Road safety awareness operation held at French Quarter Collège | THE DAILY HERALD

Territorial Police supervise participants on a bicycle course to raise awareness of road signs, pedestrian crossings, etc. (Robert Luckock photo)

MARIGOT–A major road safety awareness operation organized on the initiative of the Préfecture and Gendarmerie, and involving all the institutional partners concerned with security, was held at French Quarter Collège on Tuesday morning, in cooperation with College Principal Eric Domichard.

It was the first time such a large-scale awareness operation had been staged with close to 500 students of the Collège forfeiting their morning classes to attend the various information sessions and demonstrations between 8:00am and 12:00pm on the Collège campus.

The Red Cross, Police Territorial, Gendarmerie, Fire Brigade (Sapeurs Pompiers), and Driving Schools used the classrooms to spread the message of safety and security, the importance of adhering to the highway code, wearing crash helmets, and proper protective clothing.

In view of the alarming statistics of road accidents, this awareness operation is targeting especially the riders of scooters and motorbikes. Of the 18 traffic accidents that occurred since the beginning of 2019 on the French side, 15 resulted in serious injuries. Three young people were killed, two in one day in French Quarter and another in Grand Case. The deceased were all riding scooters. Last year also saw three fatalities, again on scooters.

Observing the sessions in progress were Préfète Déléguée Sylvie Feucher, Chef de Cabinet Gregoire Pierre-Dessaux, Stephanie Gagne in charge of security and public relations at the Préfecture, Chargée de Mission Evelyne Fleming representing Head of Education for St. Martin and St. Barths, Michel Sanz, Director of the Collectivité’s anti-delinquance department CLSPD, Melanie Hodge, and Marie-Paule Rousseau Cornette, President of Centre d’Insertion symphorien (CSI) whose association in French Quarter has been at the forefront of instilling road safety into the youth with its helmet awareness campaigns.

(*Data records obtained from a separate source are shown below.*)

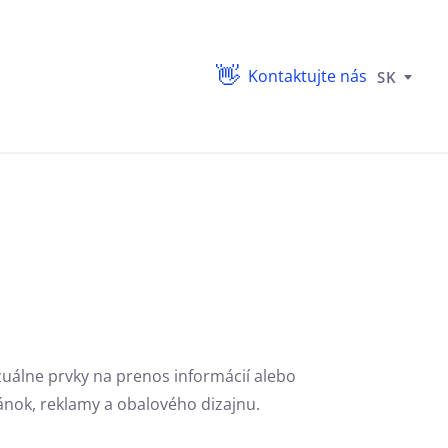
Kontaktujte nás
SK
izuálne prvky na prenos informácií alebo
ánok,
reklamy a obalového dizajnu.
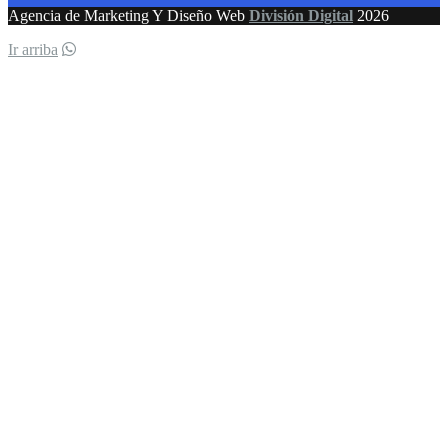
Agencia de Marketing Y Diseño Web
División Digital
2026
Ir arriba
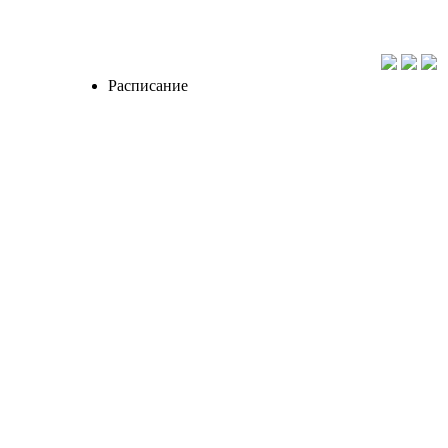
Расписание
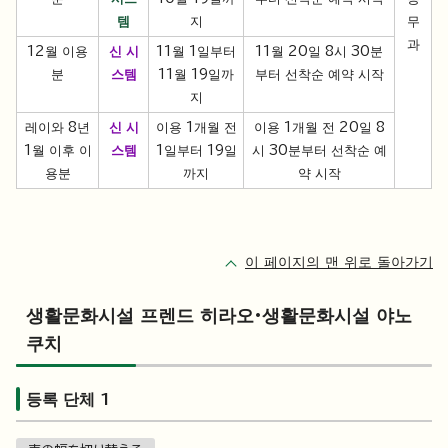
템
지
무
과
12월 이용
신 시
11월 1일부터
11월 20일 8시 30분
분
스템
11월 19일까
부터 선착순 예약 시작
지
레이와 8년
신 시
이용 1개월 전
이용 1개월 전 20일 8
1월 이후 이
스템
1일부터 19일
시 30분부터 선착순 예
용분
까지
약 시작
이 페이지의 맨 위로 돌아가기
생활문화시설 프렌드 히라오·생활문화시설 야노
쿠치
등록 단체 1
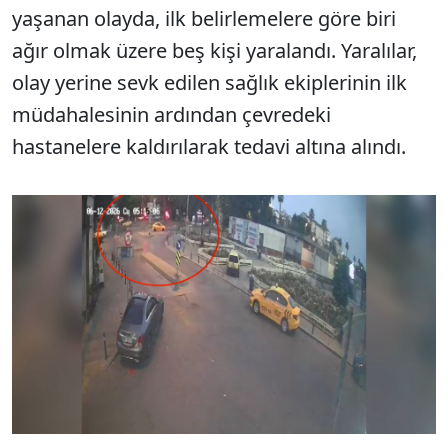
yaşanan olayda, ilk belirlemelere göre biri
ağır olmak üzere beş kişi yaralandı. Yaralılar,
olay yerine sevk edilen sağlık ekiplerinin ilk
müdahalesinin ardından çevredeki
hastanelere kaldırılarak tedavi altına alındı.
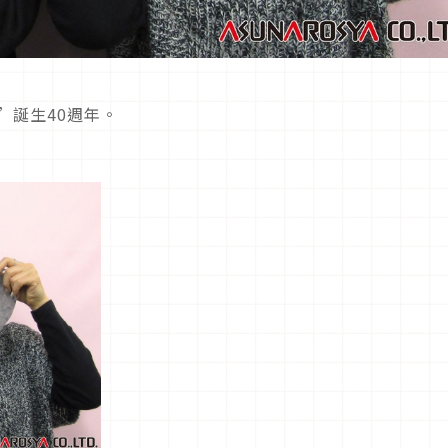
”誕生40週年。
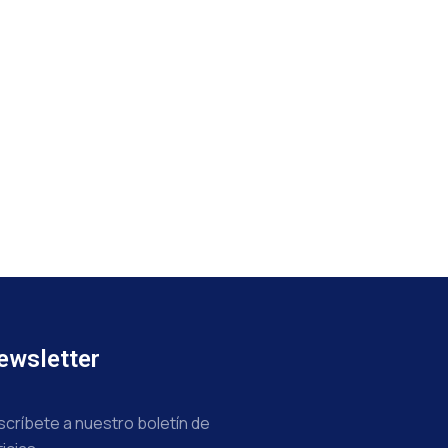
ewsletter
scríbete a nuestro boletín de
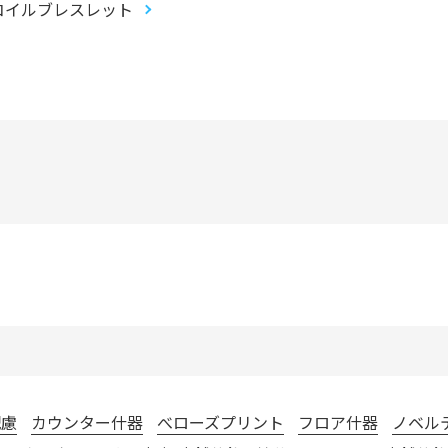
コイルブレスレット
配慮
カウンター什器
べローズプリント
フロア什器
ノベル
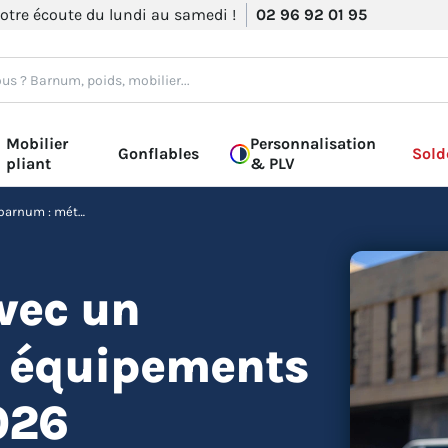
otre écoute du lundi au samedi !
02 96 92 01 95
Mobilier
Personnalisation
Gonflables
Sold
pliant
& PLV
Street marketing avec un barnum : méthode, équipements et cadre légal en 2026
vec un
 équipements
026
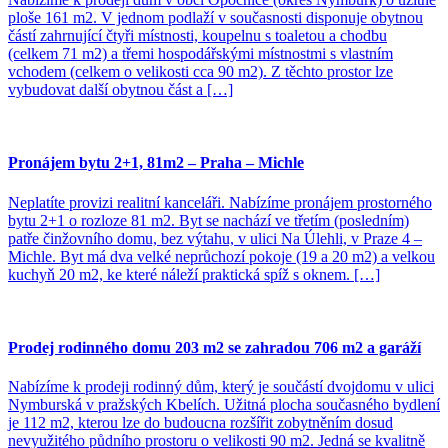
ploše 161 m2. V jednom podlaží v současnosti disponuje obytnou
částí zahrnující čtyři místnosti, koupelnu s toaletou a chodbu
(celkem 71 m2) a třemi hospodářskými místnostmi s vlastním
vchodem (celkem o velikosti cca 90 m2). Z těchto prostor lze
vybudovat další obytnou část a […]
Pronájem bytu 2+1, 81m2 – Praha – Michle
Neplatíte provizi realitní kanceláři. Nabízíme pronájem prostorného
bytu 2+1 o rozloze 81 m2. Byt se nachází ve třetím (posledním)
patře činžovního domu, bez výtahu, v ulici Na Úlehli, v Praze 4 –
Michle. Byt má dva velké neprůchozí pokoje (19 a 20 m2) a velkou
kuchyň 20 m2, ke které náleží praktická spíž s oknem. […]
Prodej rodinného domu 203 m2 se zahradou 706 m2 a garáží
Nabízíme k prodeji rodinný dům, který je součástí dvojdomu v ulici
Nymburská v pražských Kbelích. Užitná plocha současného bydlení
je 112 m2, kterou lze do budoucna rozšířit zobytněním dosud
nevyužitého půdního prostoru o velikosti 90 m2. Jedná se kvalitně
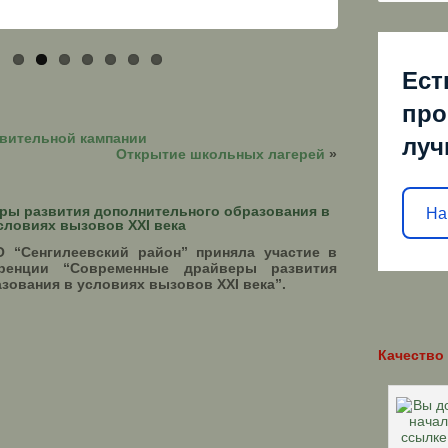
Ест
про
овительной кампании
луч
Открытие школьных лагерей
»
ры развития дополнительного образования в
На
словиях вызовов XXI века
 “Сенгилеевский район” приняла участие в
еренции “Современные драйверы развития
зования в условиях вызовов XXI века”.
Качество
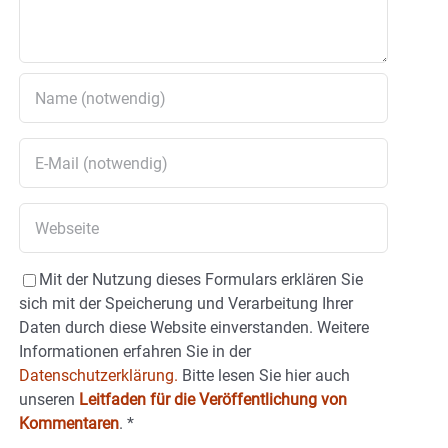
Mit der Nutzung dieses Formulars erklären Sie
sich mit der Speicherung und Verarbeitung Ihrer
Daten durch diese Website einverstanden. Weitere
Informationen erfahren Sie in der
Datenschutzerklärung.
Bitte lesen Sie hier auch
unseren
Leitfaden für die Veröffentlichung von
Kommentaren
.
*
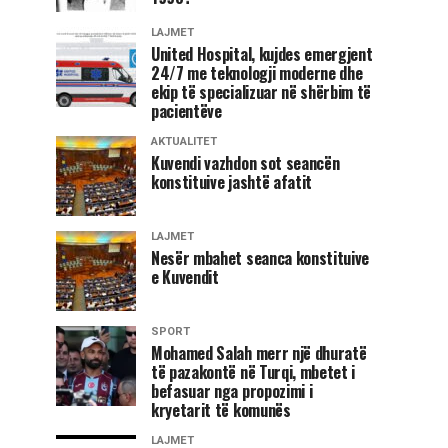
LAJMET
United Hospital, kujdes emergjent
24/7 me teknologji moderne dhe
ekip të specializuar në shërbim të
pacientëve
AKTUALITET
Kuvendi vazhdon sot seancën
konstituive jashtë afatit
LAJMET
Nesër mbahet seanca konstituive
e Kuvendit
SPORT
Mohamed Salah merr një dhuratë
të pazakontë në Turqi, mbetet i
befasuar nga propozimi i
kryetarit të komunës
LAJMET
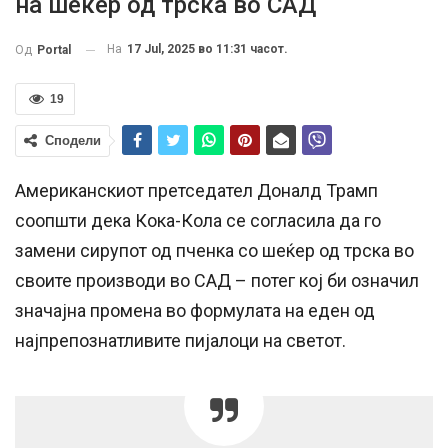
на шеќер од трска во САД
На
17 Jul, 2025 во 11:31 часот.
Од
Portal
19
Сподели
Американскиот претседател Доналд Трамп
соопшти дека Кока-Кола се согласила да го
замени сирупот од пченка со шеќер од трска во
своите производи во САД – потег кој би означил
значајна промена во формулата на еден од
најпрепознатливите пијалоци на светот.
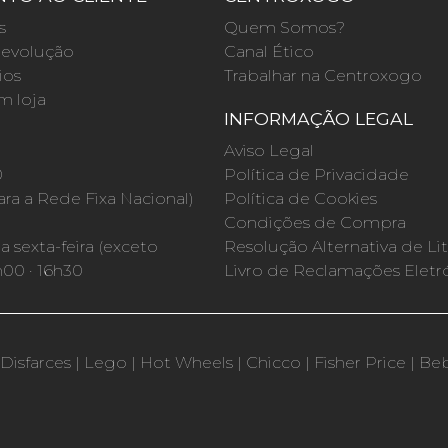
s
Quem Somos?
evolução
Canal Ético
ios
Trabalhar na Centroxogo
m loja
INFORMAÇÃO LEGAL
O
Aviso Legal
0
Política de Privacidade
a a Rede Fixa Nacional)
Política de Cookies
Condições de Compra
 sexta-feira (exceto
Resolução Alternativa de Lit
h00 · 16h30
Livro de Reclamações Eletr
Disfarces
|
Lego
|
Hot Wheels
|
Chicco
|
Fisher Price
|
Be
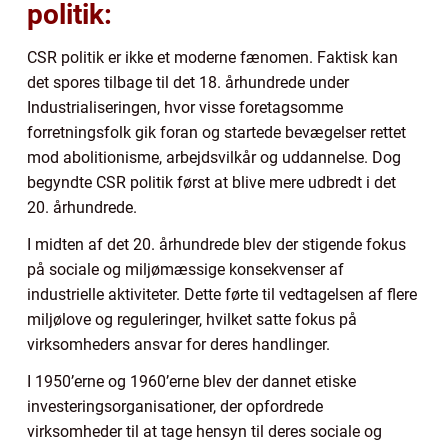
politik:
CSR politik er ikke et moderne fænomen. Faktisk kan
det spores tilbage til det 18. århundrede under
Industrialiseringen, hvor visse foretagsomme
forretningsfolk gik foran og startede bevægelser rettet
mod abolitionisme, arbejdsvilkår og uddannelse. Dog
begyndte CSR politik først at blive mere udbredt i det
20. århundrede.
I midten af det 20. århundrede blev der stigende fokus
på sociale og miljømæssige konsekvenser af
industrielle aktiviteter. Dette førte til vedtagelsen af flere
miljølove og reguleringer, hvilket satte fokus på
virksomheders ansvar for deres handlinger.
I 1950’erne og 1960’erne blev der dannet etiske
investeringsorganisationer, der opfordrede
virksomheder til at tage hensyn til deres sociale og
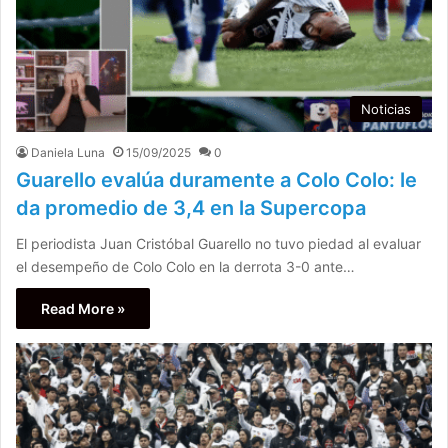
Noticias
Daniela Luna
15/09/2025
0
Guarello evalúa duramente a Colo Colo: le
da promedio de 3,4 en la Supercopa
El periodista Juan Cristóbal Guarello no tuvo piedad al evaluar
el desempeño de Colo Colo en la derrota 3-0 ante…
Read More »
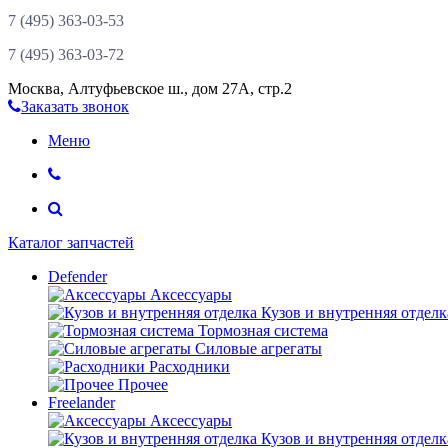
7 (495)
363-03-53
7 (495)
363-03-72
Москва
,
Алтуфьевское ш., дом 27А, стр.2
Заказать звонок
Меню
Каталог запчастей
Defender
Аксессуары
Кузов и внутренняя отделк
Тормозная система
Силовые агрегаты
Расходники
Прочее
Freelander
Аксессуары
Кузов и внутренняя отделк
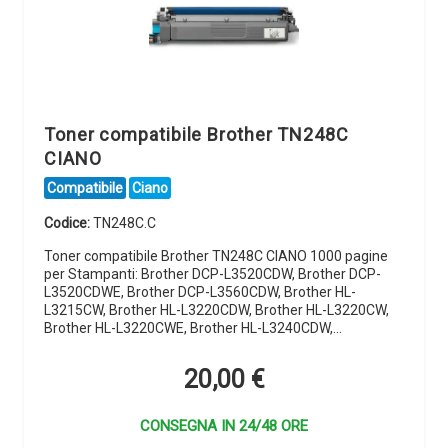
Toner compatibile Brother TN248C
CIANO
Compatibile
Ciano
Codice:
TN248C.C
Toner compatibile Brother TN248C CIANO 1000 pagine
per Stampanti: Brother DCP-L3520CDW, Brother DCP-
L3520CDWE, Brother DCP-L3560CDW, Brother HL-
L3215CW, Brother HL-L3220CDW, Brother HL-L3220CW,
Brother HL-L3220CWE, Brother HL-L3240CDW,…
20,00
€
CONSEGNA IN 24/48 ORE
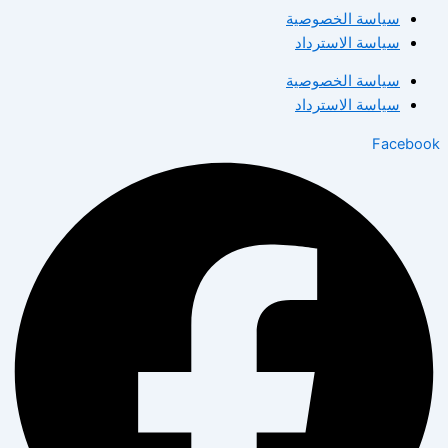
سياسة الخصوصية
سياسة الاسترداد
سياسة الخصوصية
سياسة الاسترداد
Facebook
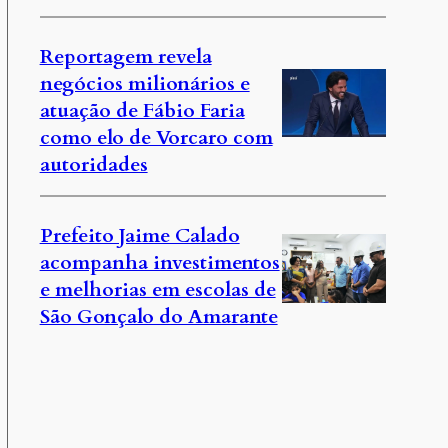
Reportagem revela
negócios milionários e
atuação de Fábio Faria
como elo de Vorcaro com
autoridades
Prefeito Jaime Calado
acompanha investimentos
e melhorias em escolas de
São Gonçalo do Amarante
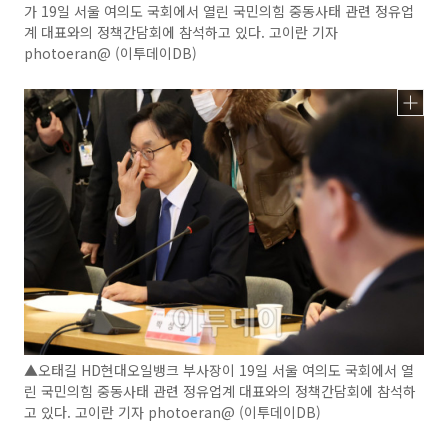
가 19일 서울 여의도 국회에서 열린 국민의힘 중동사태 관련 정유업
계 대표와의 정책간담회에 참석하고 있다. 고이란 기자
photoeran@ (이투데이DB)
▲오태길 HD현대오일뱅크 부사장이 19일 서울 여의도 국회에서 열
린 국민의힘 중동사태 관련 정유업계 대표와의 정책간담회에 참석하
고 있다. 고이란 기자 photoeran@ (이투데이DB)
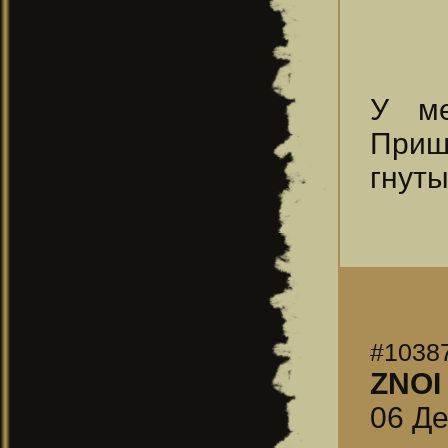
У ме
Приш
гнуты
#1038
ZNOI
06 Де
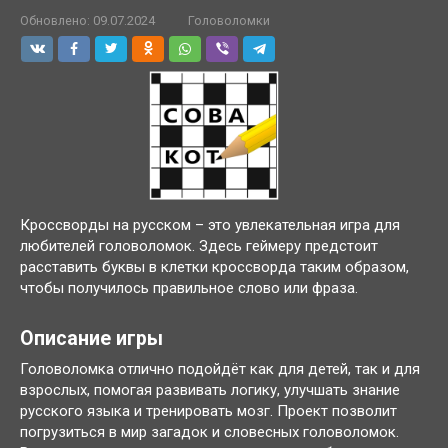
Обновлено:
09.07.2024
Головоломки
Кроссворды на русском – это увлекательная игра для
любителей головоломок. Здесь геймеру предстоит
расставить буквы в клетки кроссворда таким образом,
чтобы получилось правильное слово или фраза.
Описание игры
Головоломка отлично подойдёт как для детей, так и для
взрослых, помогая развивать логику, улучшать знание
русского языка и тренировать мозг. Проект позволит
погрузиться в мир загадок и словесных головоломок.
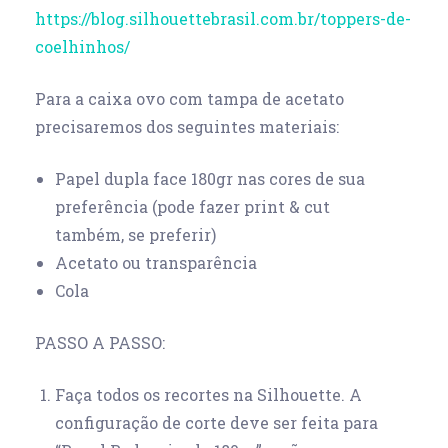
https://blog.silhouettebrasil.com.br/toppers-de-
coelhinhos/
Para a caixa ovo com tampa de acetato
precisaremos dos seguintes materiais:
Papel dupla face 180gr nas cores de sua
preferência (pode fazer print & cut
também, se preferir)
Acetato ou transparência
Cola
PASSO A PASSO:
Faça todos os recortes na Silhouette. A
configuração de corte deve ser feita para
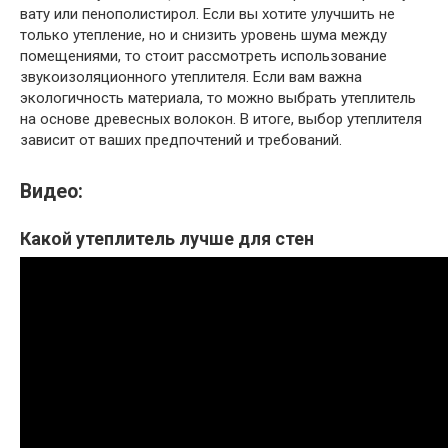
вату или пенополистирол. Если вы хотите улучшить не
только утепление, но и снизить уровень шума между
помещениями, то стоит рассмотреть использование
звукоизоляционного утеплителя. Если вам важна
экологичность материала, то можно выбрать утеплитель
на основе древесных волокон. В итоге, выбор утеплителя
зависит от ваших предпочтений и требований.
Видео:
Какой утеплитель лучше для стен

Students rotated through the sessions in groups. The Pompiers simulated an intervention at an accident between 10:00am and 10:30am. Representatives from driving schools offered classroom instruction on the rules of the road and safety. Another classroom session enabled students to use a driving simulator, similar to an arcade video game.

Gendarmes and Territorial Police collaborated on giving instruction to students riding bicycles over a prepared course with road signs and pedestrian crossings on a basketball court. Elsewhere, Gendarmes had students taking part in an imaginary sobriety test, having them walk a line and make turns with special goggles that simulate the effect of alcohol.

“We have daytime goggles and nighttime goggles,” a Gendarme explained. “Visibility and perception are not the same in daytime as at night under the influence of alcohol. We also have goggles that simulate the effect of cannabis. This little walking test looks very easy but when you are under the influence it is a lot more complicated.”

Students were moved by the testimony of Cyprien Cambournac (39) who had a very bad motorbike accident 15 years ago when he was 24 years old in France and was run over by a car while on the ground. He has lost the use of his right arm. He spent two years in hospital. His life was spared because he was wearing a crash helmet.

“An accident like that has life-changing consequences on you, your job, your family, your health, your mental well-being; it affects everything,” he said. “I had to learn to walk again. I work now with one arm because I have to support my family and children because the pension is not enough. My handicap dictates what I can do or can’t do. Every day it is like that.”

In a subsequent press release, the Préfecture reminded how important it is to comply with road safety rules, to be vigilant and limit risky behavior on the roads.

“The misuse of alcohol and the use of narcotics are absolutely prohibited,” it stated. “Exceeding speed limits, not giving priority to right of way, and overtaking when the road is not clear are extremely dangerous maneuvers which can be dangerous for other drivers and pedestrians. Executing “wheelies” and other acrobatics on two-wheeled vehicles.

“Every day, the police are mobilized to remind us of the rules of good conduct by carrying out controls throughout the country. Whether in a car, or on two wheels, everyone is concerned, and everyone is responsible. Together, let’s make the road safer.

“Wearing of a crash helmet for two-wheeled vehicles is mandatory. Wear a jacket, gloves, long pants and closed shoes to improve your safety. Motorists should be courteous to other road users, taking into account road users who are more vulnerable. Adhere to speed limits and keep a safe distance between you and the vehicle in front.

“Do not drink and drive. Choose a designated driver who will not be drinking. Always fasten seat belts and have passengers do the same. Do not use headphones. Use the hands-free devices integrated in the vehicles. Pedestrians should always be vigilant. Wear a fluorescent vest with reflective strips or carry a flashing light that is clearly visible at dusk or nighttime.”

The road safety awareness operation, open to everyone, will be repeated on Thursday, May 16, at Louis Vanterpool Stadium in Marigot from 9:00am to 4:00pm.